*** SUPPLIED INFORMATION ***

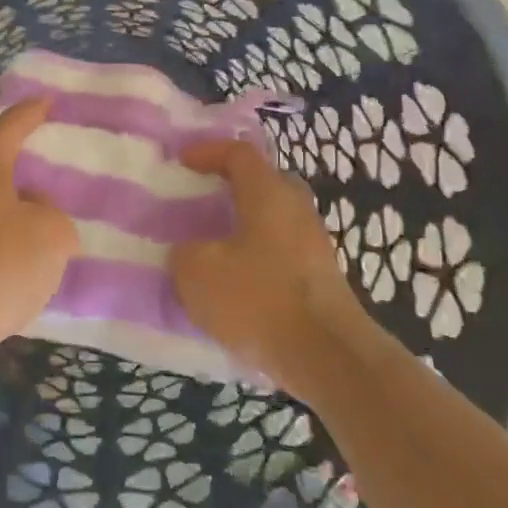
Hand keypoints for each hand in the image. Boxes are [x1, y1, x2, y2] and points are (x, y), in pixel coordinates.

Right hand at [171, 140, 367, 396]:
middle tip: (202, 200)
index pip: (239, 153)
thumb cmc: (258, 299)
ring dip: (243, 227)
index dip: (207, 151)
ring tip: (211, 246)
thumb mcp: (197, 273)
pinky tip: (234, 284)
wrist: (327, 356)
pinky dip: (255, 258)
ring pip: (273, 220)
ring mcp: (314, 245)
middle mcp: (297, 209)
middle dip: (231, 187)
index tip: (181, 161)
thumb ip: (184, 253)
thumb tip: (189, 252)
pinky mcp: (320, 279)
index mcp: (268, 193)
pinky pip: (280, 253)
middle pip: (263, 183)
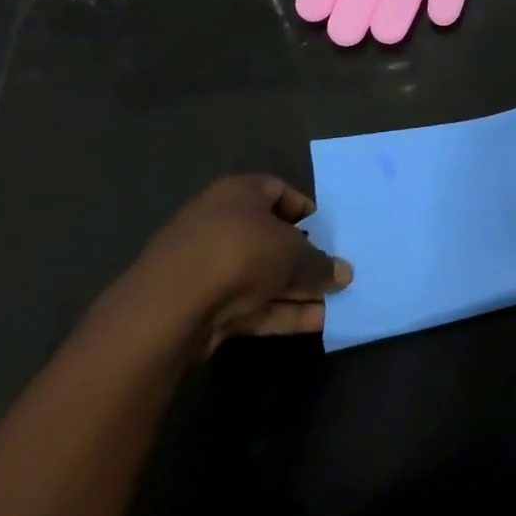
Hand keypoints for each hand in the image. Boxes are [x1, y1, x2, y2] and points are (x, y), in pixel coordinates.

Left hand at [100, 176, 352, 353]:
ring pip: (263, 276)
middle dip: (305, 258)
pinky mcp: (202, 307)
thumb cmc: (240, 252)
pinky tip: (315, 323)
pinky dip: (280, 312)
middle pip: (272, 238)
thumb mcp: (294, 253)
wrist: (170, 307)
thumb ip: (321, 263)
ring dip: (298, 290)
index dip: (307, 211)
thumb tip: (344, 274)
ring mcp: (208, 267)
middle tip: (336, 273)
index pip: (279, 191)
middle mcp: (220, 223)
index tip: (330, 232)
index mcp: (239, 193)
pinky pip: (251, 305)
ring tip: (337, 303)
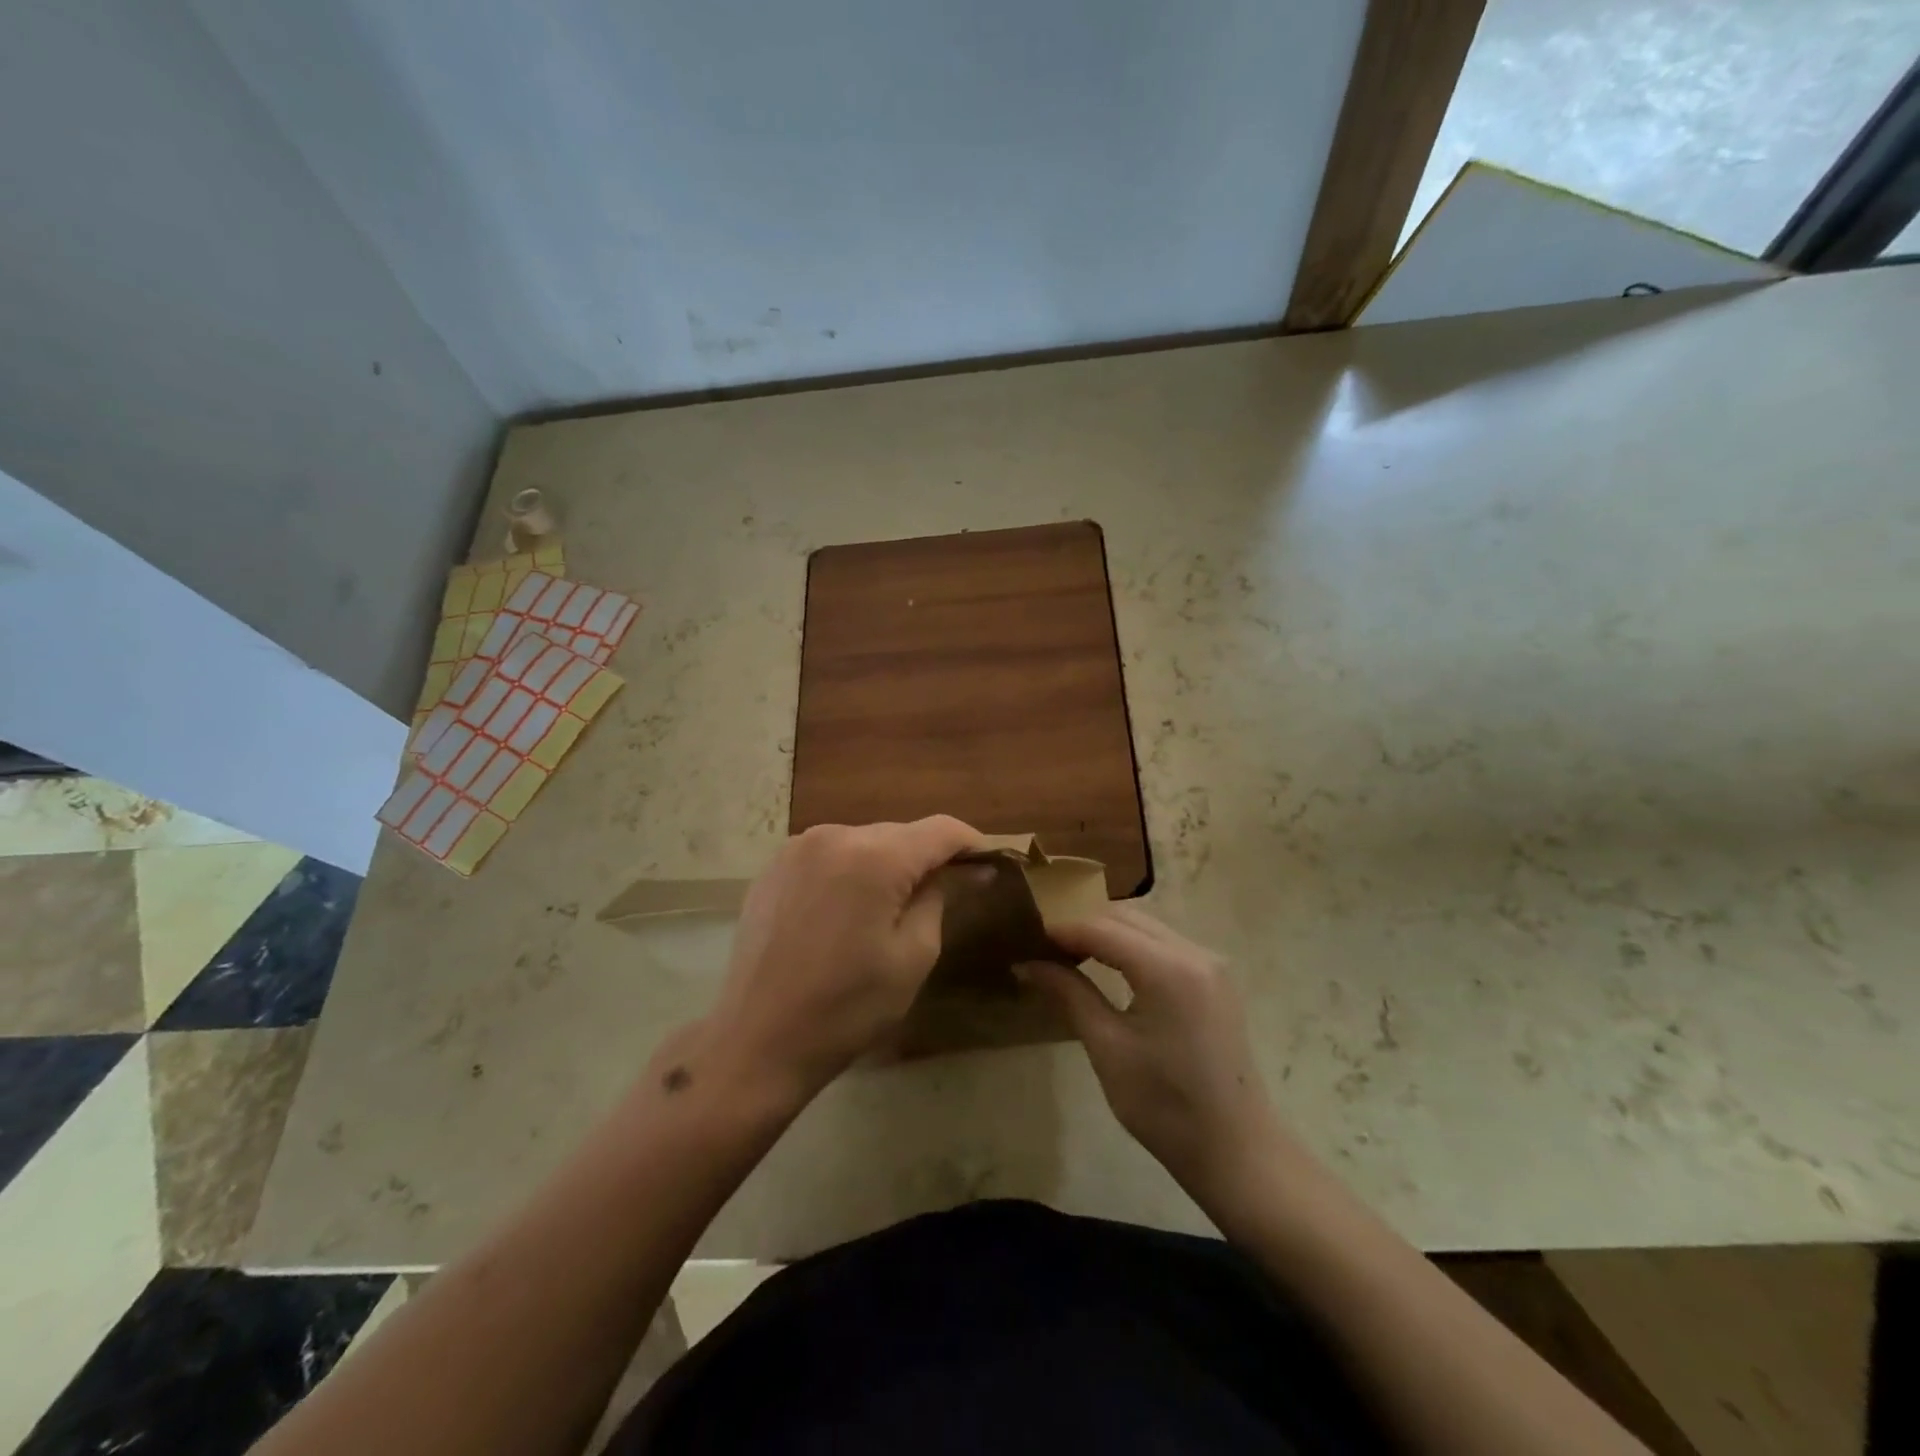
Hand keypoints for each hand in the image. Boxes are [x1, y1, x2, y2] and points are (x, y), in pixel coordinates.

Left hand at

*** End of SUPPLIED INFORMATION ***

Above are some entries. Restate word for word the lines from the one holding "middle tip: (202, 200)" through the one holding "middle pip: (272, 238)", but not the pictures.

WORKED SOLUTION:
middle tip: (202, 200)
index pip: (239, 153)
thumb cmc: (258, 299)
ring dip: (243, 227)
index dip: (207, 151)
ring tip: (211, 246)
thumb mcp: (197, 273)
pinky tip: (234, 284)
wrist: (327, 356)
pinky dip: (255, 258)
ring pip: (273, 220)
ring mcp: (314, 245)
middle mcp: (297, 209)
middle dip: (231, 187)
index tip: (181, 161)
thumb ip: (184, 253)
thumb tip: (189, 252)
pinky mcp: (320, 279)
index mcp: (268, 193)
pinky pip: (280, 253)
middle pip: (263, 183)
Hand keypoints for each hand in the image. Boxes are [x1, y1, x2, y2] and points are (x, y), in pixel coordinates.

Left hand at [100, 176, 352, 353]:
ring pip: (263, 276)
middle dip: (305, 258)
pinky mcp: (202, 307)
thumb cmc: (240, 252)
pinky tip: (315, 323)
pinky dip: (280, 312)
middle pip: (272, 238)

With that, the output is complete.